Los largometrajes presentados fueron el citado Vals con Bashir, el conocido Persépolis (Vincent Paronnaud, Marjane Satrapi, 2007) y cuatro más. Una película checa excelente, Alois Nebel (Tomás Lunák, 2011), sólo que parecía demasiado apegada al relato de un comic, parecía ser una muy buena y fiel adaptación de una novela gráfica preexistente. Sin saberlo de antemano, acertamos: se basa en una trilogía creada por Jaroslav Rudiš y Jaromír 99. El largo Crulic (del rumano Anca Damian, 2011) se basa en la historia real de un compatriota que muere de inanición en Polonia por un trato injusto e infrahumano en ese país. El relato oral, como si el fallecido Crulic nos hablara desde la tumba, combina con una variada riqueza de técnicas de animación, y juntos dotan al proyecto de sentido, aunque a menudo las imágenes van muy asidas al texto. Estos dos proyectos fueron, para mi, lo mejor del Animac. El largometraje Tito on ice iba en una dirección muy distinta a estos anteriores y fue un fiasco. El realizador sueco Max Andersson y su compañero Lars viajan por la antigua Yugoslavia para encontrar a otros artistas y dilucidar lo que fue la guerra y tratar conceptos como el de “balcanización”. Acaba siendo un apelotonamiento de entrevistas estilo televisivo llenas de tópicos sobre la ex-Yu, retahíla que no indaga ni profundiza en estos complejos temas. La “gracia” es que viajan con una momia de Tito homemade en un refrigerador. Este dispositivo no funciona en ningun momento y la relación documental / animación no aparece. No pude ver La tumba de las luciérnagas (Isao Takahata, 1988), así como lamentablemente una sesión de cortometrajes que miraba hacia el pasado de esta relación titulada Cortos clásicos.
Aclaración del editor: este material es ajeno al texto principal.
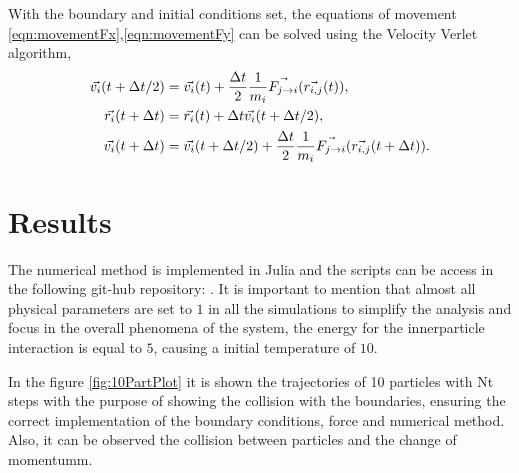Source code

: \documentclass[main.tex]{subfiles}
\begin{document}
With the boundary and initial conditions set, the equations of movement \eqref{eqn:movementFx},\eqref{eqn:movementFy} can be solved using the Velocity Verlet algorithm,
\begin{align}
    \vec{v_{i}}\qty(t+\Delta t/2) &= \vec{v_{i}}\qty(t) + \frac{\Delta t}{2}\frac{1}{m_{i}}\vec{F_{j\to i}}\qty(\vec{r_{i,j}}\qty(t)), \\
    \vec{r_{i}}\qty(t+\Delta t) &= \vec{r_{i}}\qty(t) + \Delta t \vec{v_{i}}\qty(t+\Delta t/2), \\
    \vec{v_{i}}\qty(t+\Delta t) &= \vec{v_{i}}\qty(t+\Delta t/2) + \frac{\Delta t}{2}\frac{1}{m_{i}}\vec{F_{j\to i}}\qty(\vec{r_{i,j}}\qty(t+\Delta t)).
\end{align}



\section{Results}

The numerical method is implemented in Julia and the scripts can be access in the following git-hub repository: \href{https://github.com/FranVT/NanoTech-Masters}{\color{blue}{FranVT Repository}} .
It is important to mention that almost all physical parameters are set to $1$ in all the simulations to simplify the analysis and focus in the overall phenomena of the system, the energy for the innerparticle interaction is equal to $5$, causing a initial temperature of $10$.

In the figure \ref{fig:10PartPlot}
it is shown the trajectories of 10 particles with Nt steps with the purpose of showing the collision with the boundaries, ensuring the correct implementation of the boundary conditions, force and numerical method.
Also, it can be observed the collision between particles and the change of momentumm.
\end{document}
Cerramos el último día del festival con una Máster Class del artista búlgaro residente en Canadá Theodore Ushev, no enmarcado en la sección A través de la realidad, aunque también podría haber estado en ella. Antiguo publicista, dibujante, cartelista y cineasta de animación, sus trabajos son una minuciosa condensación de ideas, un collage intenso que en general parte de historias de lo real como el corto biográfico Lipsett Diaries sobre el cineasta vanguardista Arthur Lipsett. Ushev enlazaba sus acurados y precisos trabajos con la motivación del ejecutor de pinturas que encontró cerca de Lleida durante el festival, en el yacimiento de El Cogul, donde se hallan pinturas rupestres del paleolítico. Las motivaciones de un cineasta de animación a acercarse a lo real, o partir de lo real, a imbricar su trabajo con aquello que lo rodea, son las de toda la vida. La idea de Vals con Bashir al usar los audios reales de las entrevistas para saltar con poderosa imaginación hacia las partes ocultas de la memoria dio pie a un estallido de fusión, creatividad y cierta lógica para aplicar ese fabuloso mestizaje que de momento no hemos vuelto a encontrar. Folman, por cierto, presenta nueva película en la Quinzaine de Cannes en pocos meses, The Congress.

Más allá de A través de la realidad, hubo las secciones a competición, varias secciones paralelas más y numerosos talleres pensados para un público infantil y juvenil que dotaron al Animac 2013, dirigido por Carolina López  desde la pasada edición, de gran movimiento y bullicio. Salir de una sesión y encontrarse con niños acercándose al cine, a la vez que echándose algunas carreras por los pasillos, chicos y chicas disfrutando de las películas, recortando “cosas”, montando collages y muchas otras actividades que sólo vi de lejos, le dan a este pequeño pero activo encuentro un espíritu festivo, familiar y alegre muy especial.